When the organization was undergoing change, the morale was low, but AI gave an opportunity to rethink, to view things in a positive light. Specifically, AI sessions helped them realize what they most appreciated about the company, why they were still with the company, and which positive aspects from the past could be brought to the present.
You have to be mindful of the questions asked during any intervention. My research showed that a question focused on problems results in deficit thinking, whereas questions focused on finding the positive help people redefine the present and imagine a new social reality. I had asked participants to respond in writing to “What are your thoughts on having an employee recognition program in the organization? What should it include?” and repeated the same question after the sessions. Not knowing if I would find anything of significance, to my astonishment, when I analyzed the results, I discovered that majority of the participants had much more favorable opinions after AI than after problem solving for having an employee recognition program.

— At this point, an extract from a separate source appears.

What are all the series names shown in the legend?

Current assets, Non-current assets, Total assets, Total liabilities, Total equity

Also, after problem-solving session people did not write as much, and what they wrote had a pronounced “negative” sentiment. As David Cooperrider has said, change begins with the first question you ask. Problem solving does have a time and place, but if the goal of the initiative is for participants to reimagine the present and be more hopeful about the future, it is important to include generative questions.
It is possible to produce many generative ideas in short of amount of time with AI. Critics of Appreciative Inquiry complain that it takes several days to conduct an AI session and, for the same reason, sometimes companies are hesitant to commit to long sessions. My research used only a two-hour AI Discovery session and produced a significant number of generative ideas. In a classical AI, stories are generated in the Dream stage and then brainstormed in Design stage. I used the AI approach “synergenesis” (a term coined by Gervase Bushe), in which stories were a catalyst to provoke ideas for the topic of inquiry. People read each story aloud and brainstormed ideas until they produced an exhaustive list of ideas, and then moved on to the next story and repeated the same process. This approach helped not only generate new ideas in a shorter time but also shifted the narrative held by group members in the direction of the new ideas and new future imagined during the conversations.

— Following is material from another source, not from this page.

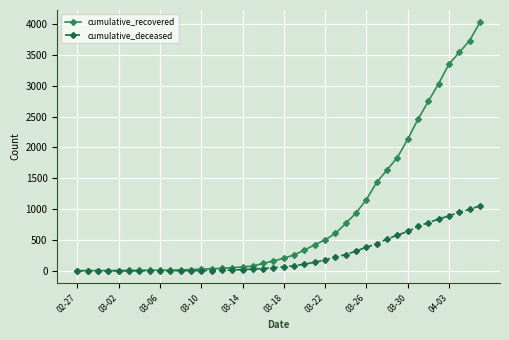

How many distinct data groups are displayed?

2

There is more to AI than positivity. People are drawn to the positive aspects of AI, but more than being limited to being positive, my research was able to prove that AI can be generative, i.e. it changes people’s mindset and compels them to act in new ways. There are instances where an AI intervention is conducted and employees feel good during the intervention, but the excitement wanes in a few months because of lack of outcome as a result of the intervention. Therefore, it is important that practitioners define clearly the purpose of the inquiry, the nature of the questions and the design of the intervention in order to make it more generative, and to have a sustainable effect.

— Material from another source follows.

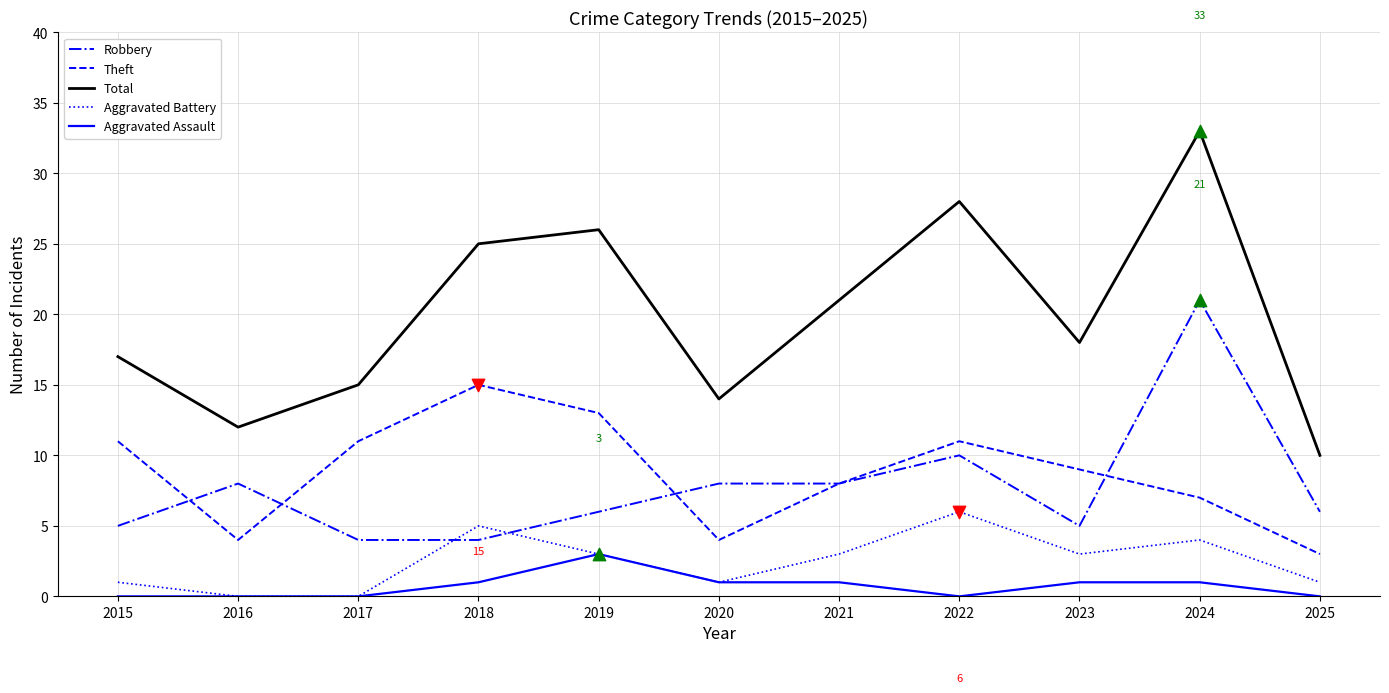

Is the value of Total at 2018 greater than the value of Theft at 2015?

Yes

Although I was not able to follow through with the research, the company successfully launched an employee recognition initiative from the ideas generated during the AI sessions. Appreciative Inquiry’s focus on storytelling is a compelling aspect and, during challenging times, practitioners should find ways to engage people in stories that bring the best from the past and rethink the future.
Neelima Paranjpey, PhD
Neelima is an I/O psychologist with a doctorate degree in OD. She works as a consultant in a talent management consulting firm in Chicago. She has a passion for helping organizations identify their strengths and leverage those to engage employees and increase productivity.